The app recently got a wave of big publicity, when Target announced that it would install Shopkick’s loyalty platform in each of its physical locations nationwide. Perfect timing, if we do say so ourselves, for a review of the app.
Of course, consumers have been reviewing the app for weeks now; each item in the iOS App Store gets an aggregate star rating based on user feedback, and in that regard Shopkick has done well, earning a 4.5-star rating based on 1,803 reviews. But is the high rating is merited?
I downloaded Shopkick to my own device, registered using my Facebook account (which was buggy, and caused the app to crash twice before working), and headed over to a nearby Target to take it for a spin. Challenge number one: you have to open the app to get your points — not necessarily a unique feature/requirement in the space, but still something that could deter ignition. Perhaps future innovations in push notification will make way for an improved version of this app down the road.
Anyway, I opened the app and received my points — then noticed that Shopkick rewards other behaviors beyond just walking into a store. Part two of the loyalty rewards program is a scavenger hunt: I was given a list of six products located throughout the Target store, and was told that I would receive even more points for scanning the barcode of each item using the Shopkick app. At first, this little shopping game seemed like a fun way to earn points.

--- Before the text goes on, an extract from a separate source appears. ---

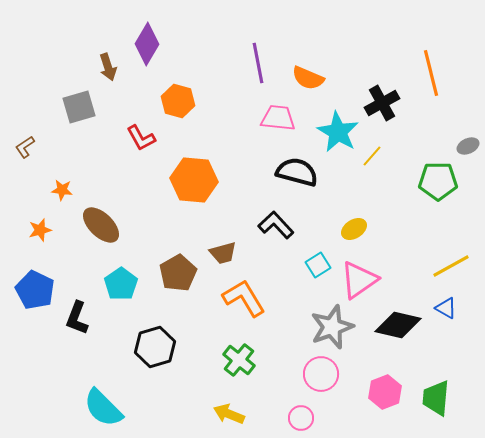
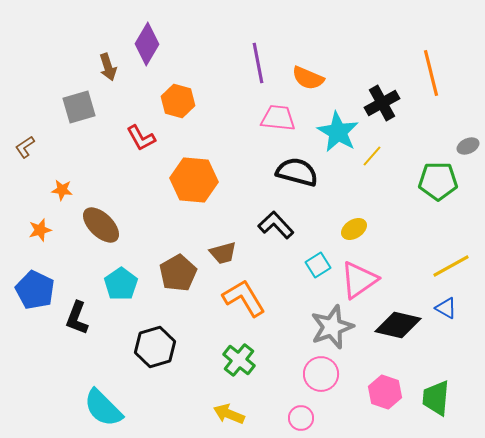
pink hexagon at (385, 392): rotated 20 degrees counterclockwise
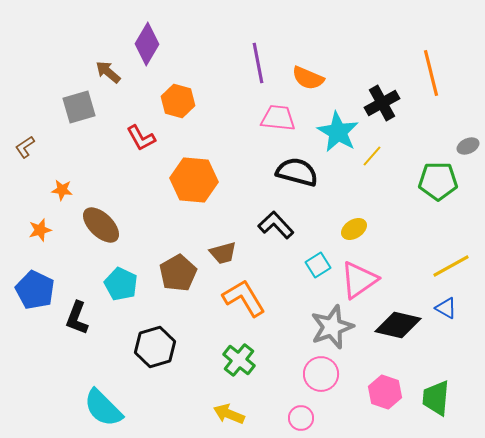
brown arrow at (108, 67): moved 5 px down; rotated 148 degrees clockwise
cyan pentagon at (121, 284): rotated 12 degrees counterclockwise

But in retrospect I don’t think I’ll be going out of my way to use that feature again. Perhaps not surprisingly, the app sent me all over the store, from the health and beauty section to electronics to greeting cards, each time rewarding me with what I calculate to be roughly five cents worth of reward points. Maybe this’ll be a fun pastime for when my wife drags me to Target on future shopping trips? But in general, it’s hard to see what audience will be clamoring to participate in these loyalty games — certainly not the mom with two kids who wants to get in of the store and get right back out. So who’s the target?
That said, the scavenger hunt feature provides a compelling offer to individual product manufacturers. For example, I’d never heard of Luster until Shopkick gave me points for scanning its teeth whitening product — and right after I scanned it, I was prompted with a few survey questions about the brand, which I so generously decided to answer without being promised any additional points. But what other loyalty platform out there can get specific products into consumers’ hands in such a measurable way?
All told, my visit to Target using Shopkick got me about one-fifth of the way to a $5 gift card — which is one more dollar than I would have had without it, I guess. But getting paid a buck to go to a store and scan a few products wasn’t the day’s most interesting event.
No, the real “kicker” (pun intended) happened when I went next door to Best Buy, to a location that also happened to be signed up for Shopkick. There I met an employee who checks in and scans products every day — he’s being rewarded for working there! He told me that Shopkick had eventually cut him off from earning additional points, but when he looked again while I was in the store, he was able to earn another credit for going to work. An interesting wrinkle, no doubt.
That same employee highlighted an issue that could prevent Shopkick’s partnership with Visa, which began in November, from taking off: he’s hesitant to link his Visa card to his Shopkick account, despite a much larger points offer, because he’s worried about security. “I don’t know what this company’s doing with my information,” he said.
So there you have it, a detailed recap of the Shopkick mobile app loyalty platform. The points-for-scanning-products feature seems like a unique offer for individual brands, but I’m not sold on the idea that rewarding consumers for walking in is about to take off.